Regel 1 - Instanties, bedrijven, organisaties en gebouwen
Schrijf namen van instanties, bedrijven, organisaties en gebouwen met hoofdletters.
Lidwoorden, voorzetsels en voegwoorden worden in zulke namen doorgaans met een kleine letter geschreven.
Regel 1.1
UITZONDERING: Neem de schrijfwijze over die de instantie, het bedrijf of de organisatie zelf gebruikt, als die niet met de bovenstaande regel overeenstemt (donorprincipe).
Regel 1.2
UITZONDERING: Schrijf namen van instanties klein als ze gebruikt worden als een soortnaam, bijvoorbeeld in een omschrijving, een niet-officiële naam of een meervoudsvorm.
Regel 1.3
UITZONDERING: Schrijf namen van instanties en bestuursorganen klein als ze niet uniek zijn.
Het gaat dan om soortnamen.
Regel 2 - Merken
Schrijf merknamen met een hoofdletter, tenzij de naamgever een andere schrijfwijze heeft gekozen (donorprincipe).
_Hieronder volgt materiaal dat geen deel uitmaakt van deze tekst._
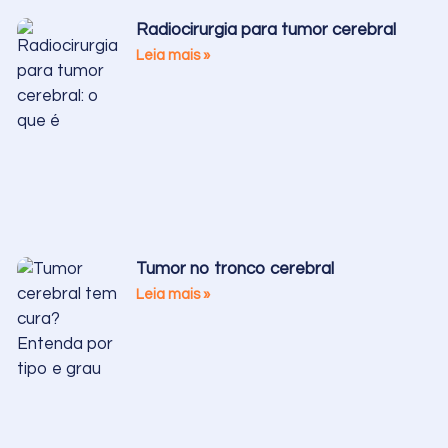
Radiocirurgia para tumor cerebral
Leia mais »
Tumor no tronco cerebral
Leia mais »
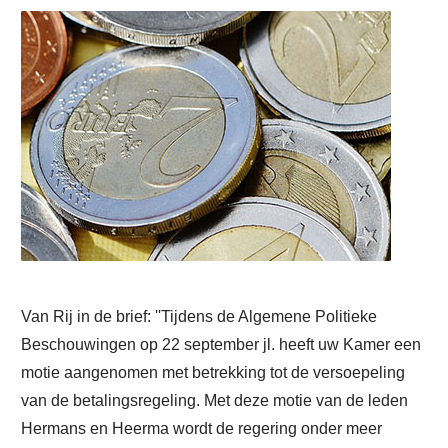
Van Rij in de brief: ''Tijdens de Algemene Politieke
Beschouwingen op 22 september jl. heeft uw Kamer een
motie aangenomen met betrekking tot de versoepeling
van de betalingsregeling. Met deze motie van de leden
Hermans en Heerma wordt de regering onder meer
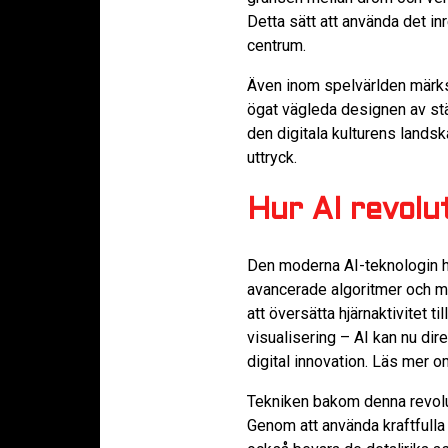
Detta sätt att använda det in
centrum.
Även inom spelvärlden märks i
ögat vägleda designen av stä
den digitala kulturens landsk
uttryck.
Hur AI revolu
Den moderna AI-teknologin ha
avancerade algoritmer och ma
att översätta hjärnaktivitet ti
visualisering – AI kan nu dir
digital innovation. Läs mer 
Tekniken bakom denna revolut
Genom att använda kraftfulla 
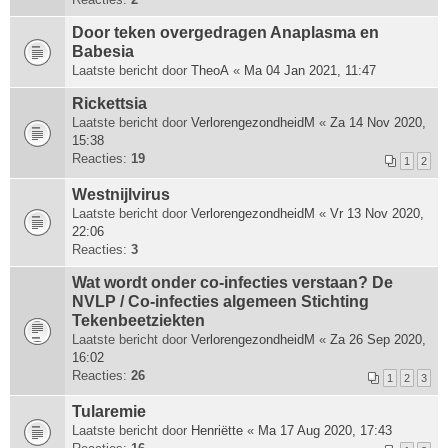
Door teken overgedragen Anaplasma en
Babesia
Laatste bericht door
TheoA
«
Ma 04 Jan 2021, 11:47
Rickettsia
Laatste bericht door
VerlorengezondheidM
«
Za 14 Nov 2020,
15:38
Reacties:
19
1
2
Westnijlvirus
Laatste bericht door
VerlorengezondheidM
«
Vr 13 Nov 2020,
22:06
Reacties:
3
Wat wordt onder co-infecties verstaan? De
NVLP / Co-infecties algemeen Stichting
Tekenbeetziekten
Laatste bericht door
VerlorengezondheidM
«
Za 26 Sep 2020,
16:02
Reacties:
26
1
2
3
Tularemie
Laatste bericht door
Henriëtte
«
Ma 17 Aug 2020, 17:43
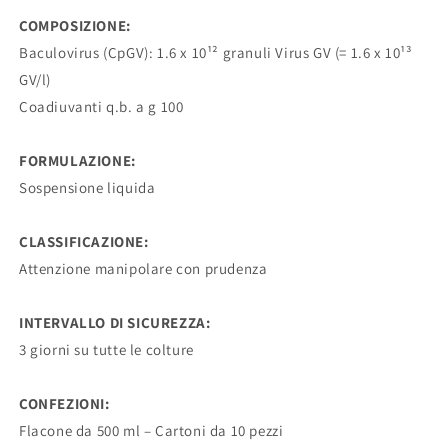
COMPOSIZIONE:
Baculovirus (CpGV): 1.6 x 10¹² granuli Virus GV (= 1.6 x 10¹³
GV/l)
Coadiuvanti q.b. a g 100
FORMULAZIONE:
Sospensione liquida
CLASSIFICAZIONE:
Attenzione manipolare con prudenza
INTERVALLO DI SICUREZZA:
3 giorni su tutte le colture
CONFEZIONI:
Flacone da 500 ml – Cartoni da 10 pezzi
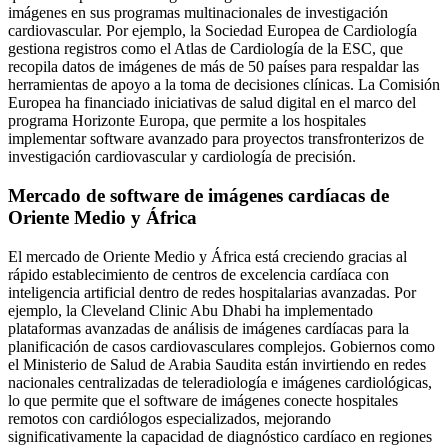
imágenes en sus programas multinacionales de investigación
cardiovascular. Por ejemplo, la Sociedad Europea de Cardiología
gestiona registros como el Atlas de Cardiología de la ESC, que
recopila datos de imágenes de más de 50 países para respaldar las
herramientas de apoyo a la toma de decisiones clínicas. La Comisión
Europea ha financiado iniciativas de salud digital en el marco del
programa Horizonte Europa, que permite a los hospitales
implementar software avanzado para proyectos transfronterizos de
investigación cardiovascular y cardiología de precisión.
Mercado de software de imágenes cardíacas de
Oriente Medio y África
El mercado de Oriente Medio y África está creciendo gracias al
rápido establecimiento de centros de excelencia cardíaca con
inteligencia artificial dentro de redes hospitalarias avanzadas. Por
ejemplo, la Cleveland Clinic Abu Dhabi ha implementado
plataformas avanzadas de análisis de imágenes cardíacas para la
planificación de casos cardiovasculares complejos. Gobiernos como
el Ministerio de Salud de Arabia Saudita están invirtiendo en redes
nacionales centralizadas de teleradiología e imágenes cardiológicas,
lo que permite que el software de imágenes conecte hospitales
remotos con cardiólogos especializados, mejorando
significativamente la capacidad de diagnóstico cardíaco en regiones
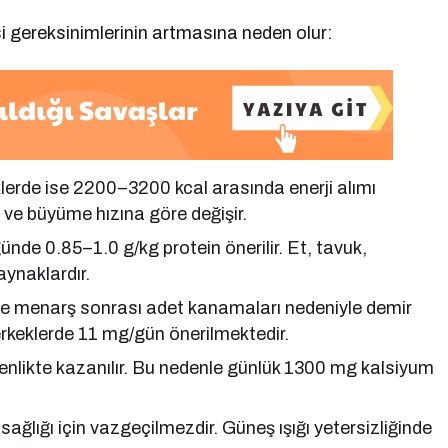
si gereksinimlerinin artmasına neden olur:
lerde ise 2200–3200 kcal arasında enerji alımı
i ve büyüme hızına göre değişir.
ünde 0.85–1.0 g/kg protein önerilir. Et, tavuk,
aynaklardır.
 ise menarş sonrası adet kanamaları nedeniyle demir
erkeklerde 11 mg/gün önerilmektedir.
enlikte kazanılır. Bu nedenle günlük 1300 mg kalsiyum
ğlığı için vazgeçilmezdir. Güneş ışığı yetersizliğinde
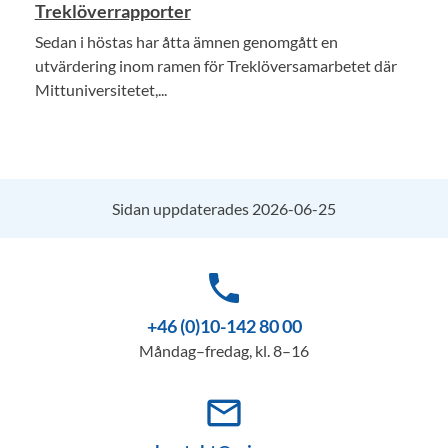
Treklöverrapporter
Sedan i höstas har åtta ämnen genomgått en
utvärdering inom ramen för Treklöversamarbetet där
Mittuniversitetet,...
Sidan uppdaterades 2026-06-25
phone
+46 (0)10-142 80 00
Måndag–fredag, kl. 8–16
mail_outline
Dat geldt ook als de merknaam gebruikt wordt om naar een exemplaar van dat merk te verwijzen.
Regel 2.1
UITZONDERING: Schrijf merknamen klein als ze worden gebruikt om in ruimere zin naar een type van product te verwijzen.
Het gaat dan om soortnamen.
Regel 3
Schrijf werkwoorden die van een merknaam zijn afgeleid, klein.